WHAT YOU WILL DO: Exactly and in full, give the records again.

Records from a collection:
=== Begin Enclosure ===
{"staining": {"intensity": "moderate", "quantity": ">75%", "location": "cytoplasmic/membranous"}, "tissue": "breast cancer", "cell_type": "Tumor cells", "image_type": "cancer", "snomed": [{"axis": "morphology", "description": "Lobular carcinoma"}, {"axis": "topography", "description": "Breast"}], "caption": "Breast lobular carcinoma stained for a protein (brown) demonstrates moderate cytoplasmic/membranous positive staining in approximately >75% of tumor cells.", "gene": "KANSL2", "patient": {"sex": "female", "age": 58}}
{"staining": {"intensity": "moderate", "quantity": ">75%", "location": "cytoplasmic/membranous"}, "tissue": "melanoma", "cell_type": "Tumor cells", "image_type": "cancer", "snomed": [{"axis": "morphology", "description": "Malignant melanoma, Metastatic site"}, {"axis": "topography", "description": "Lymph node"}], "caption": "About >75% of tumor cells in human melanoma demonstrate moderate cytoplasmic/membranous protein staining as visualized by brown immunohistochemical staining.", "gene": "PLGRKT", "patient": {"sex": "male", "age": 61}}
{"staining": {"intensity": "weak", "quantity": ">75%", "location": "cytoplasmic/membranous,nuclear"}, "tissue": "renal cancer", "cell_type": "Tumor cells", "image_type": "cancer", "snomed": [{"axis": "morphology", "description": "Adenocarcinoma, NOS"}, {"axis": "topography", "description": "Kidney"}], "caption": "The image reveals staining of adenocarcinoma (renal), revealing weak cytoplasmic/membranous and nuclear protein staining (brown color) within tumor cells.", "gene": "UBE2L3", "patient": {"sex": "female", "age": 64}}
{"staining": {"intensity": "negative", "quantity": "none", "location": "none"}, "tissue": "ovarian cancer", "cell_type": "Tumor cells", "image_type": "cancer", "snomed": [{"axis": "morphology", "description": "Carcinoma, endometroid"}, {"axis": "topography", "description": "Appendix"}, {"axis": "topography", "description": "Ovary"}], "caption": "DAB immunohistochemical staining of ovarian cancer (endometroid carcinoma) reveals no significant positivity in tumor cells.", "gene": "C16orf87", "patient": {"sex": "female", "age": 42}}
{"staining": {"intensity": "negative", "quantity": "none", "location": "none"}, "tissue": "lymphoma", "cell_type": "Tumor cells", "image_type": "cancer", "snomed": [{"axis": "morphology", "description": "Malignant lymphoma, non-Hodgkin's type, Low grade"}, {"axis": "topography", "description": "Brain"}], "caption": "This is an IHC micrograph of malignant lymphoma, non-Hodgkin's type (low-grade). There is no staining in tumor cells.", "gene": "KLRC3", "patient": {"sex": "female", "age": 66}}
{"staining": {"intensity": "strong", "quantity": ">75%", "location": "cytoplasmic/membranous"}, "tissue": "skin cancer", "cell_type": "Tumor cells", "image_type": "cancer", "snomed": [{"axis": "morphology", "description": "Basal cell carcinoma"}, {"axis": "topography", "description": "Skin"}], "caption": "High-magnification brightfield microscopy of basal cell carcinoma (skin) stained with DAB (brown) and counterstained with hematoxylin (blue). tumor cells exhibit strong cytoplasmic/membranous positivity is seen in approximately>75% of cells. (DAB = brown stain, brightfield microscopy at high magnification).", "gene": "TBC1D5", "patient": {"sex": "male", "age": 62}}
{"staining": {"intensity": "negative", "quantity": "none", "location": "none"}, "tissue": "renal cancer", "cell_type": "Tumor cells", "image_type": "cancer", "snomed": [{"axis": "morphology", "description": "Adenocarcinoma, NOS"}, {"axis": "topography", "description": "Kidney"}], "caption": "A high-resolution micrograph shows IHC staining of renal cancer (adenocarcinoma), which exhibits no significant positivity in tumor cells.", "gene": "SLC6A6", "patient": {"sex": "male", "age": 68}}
=== End Enclosure ===
SOLVED EXERCISE:
{"staining": {"intensity": "moderate", "quantity": ">75%", "location": "cytoplasmic/membranous"}, "tissue": "breast cancer", "cell_type": "Tumor cells", "image_type": "cancer", "snomed": [{"axis": "morphology", "description": "Lobular carcinoma"}, {"axis": "topography", "description": "Breast"}], "caption": "Breast lobular carcinoma stained for a protein (brown) demonstrates moderate cytoplasmic/membranous positive staining in approximately >75% of tumor cells.", "gene": "KANSL2", "patient": {"sex": "female", "age": 58}}
{"staining": {"intensity": "moderate", "quantity": ">75%", "location": "cytoplasmic/membranous"}, "tissue": "melanoma", "cell_type": "Tumor cells", "image_type": "cancer", "snomed": [{"axis": "morphology", "description": "Malignant melanoma, Metastatic site"}, {"axis": "topography", "description": "Lymph node"}], "caption": "About >75% of tumor cells in human melanoma demonstrate moderate cytoplasmic/membranous protein staining as visualized by brown immunohistochemical staining.", "gene": "PLGRKT", "patient": {"sex": "male", "age": 61}}
{"staining": {"intensity": "weak", "quantity": ">75%", "location": "cytoplasmic/membranous,nuclear"}, "tissue": "renal cancer", "cell_type": "Tumor cells", "image_type": "cancer", "snomed": [{"axis": "morphology", "description": "Adenocarcinoma, NOS"}, {"axis": "topography", "description": "Kidney"}], "caption": "The image reveals staining of adenocarcinoma (renal), revealing weak cytoplasmic/membranous and nuclear protein staining (brown color) within tumor cells.", "gene": "UBE2L3", "patient": {"sex": "female", "age": 64}}
{"staining": {"intensity": "negative", "quantity": "none", "location": "none"}, "tissue": "ovarian cancer", "cell_type": "Tumor cells", "image_type": "cancer", "snomed": [{"axis": "morphology", "description": "Carcinoma, endometroid"}, {"axis": "topography", "description": "Appendix"}, {"axis": "topography", "description": "Ovary"}], "caption": "DAB immunohistochemical staining of ovarian cancer (endometroid carcinoma) reveals no significant positivity in tumor cells.", "gene": "C16orf87", "patient": {"sex": "female", "age": 42}}
{"staining": {"intensity": "negative", "quantity": "none", "location": "none"}, "tissue": "lymphoma", "cell_type": "Tumor cells", "image_type": "cancer", "snomed": [{"axis": "morphology", "description": "Malignant lymphoma, non-Hodgkin's type, Low grade"}, {"axis": "topography", "description": "Brain"}], "caption": "This is an IHC micrograph of malignant lymphoma, non-Hodgkin's type (low-grade). There is no staining in tumor cells.", "gene": "KLRC3", "patient": {"sex": "female", "age": 66}}
{"staining": {"intensity": "strong", "quantity": ">75%", "location": "cytoplasmic/membranous"}, "tissue": "skin cancer", "cell_type": "Tumor cells", "image_type": "cancer", "snomed": [{"axis": "morphology", "description": "Basal cell carcinoma"}, {"axis": "topography", "description": "Skin"}], "caption": "High-magnification brightfield microscopy of basal cell carcinoma (skin) stained with DAB (brown) and counterstained with hematoxylin (blue). tumor cells exhibit strong cytoplasmic/membranous positivity is seen in approximately>75% of cells. (DAB = brown stain, brightfield microscopy at high magnification).", "gene": "TBC1D5", "patient": {"sex": "male", "age": 62}}
{"staining": {"intensity": "negative", "quantity": "none", "location": "none"}, "tissue": "renal cancer", "cell_type": "Tumor cells", "image_type": "cancer", "snomed": [{"axis": "morphology", "description": "Adenocarcinoma, NOS"}, {"axis": "topography", "description": "Kidney"}], "caption": "A high-resolution micrograph shows IHC staining of renal cancer (adenocarcinoma), which exhibits no significant positivity in tumor cells.", "gene": "SLC6A6", "patient": {"sex": "male", "age": 68}}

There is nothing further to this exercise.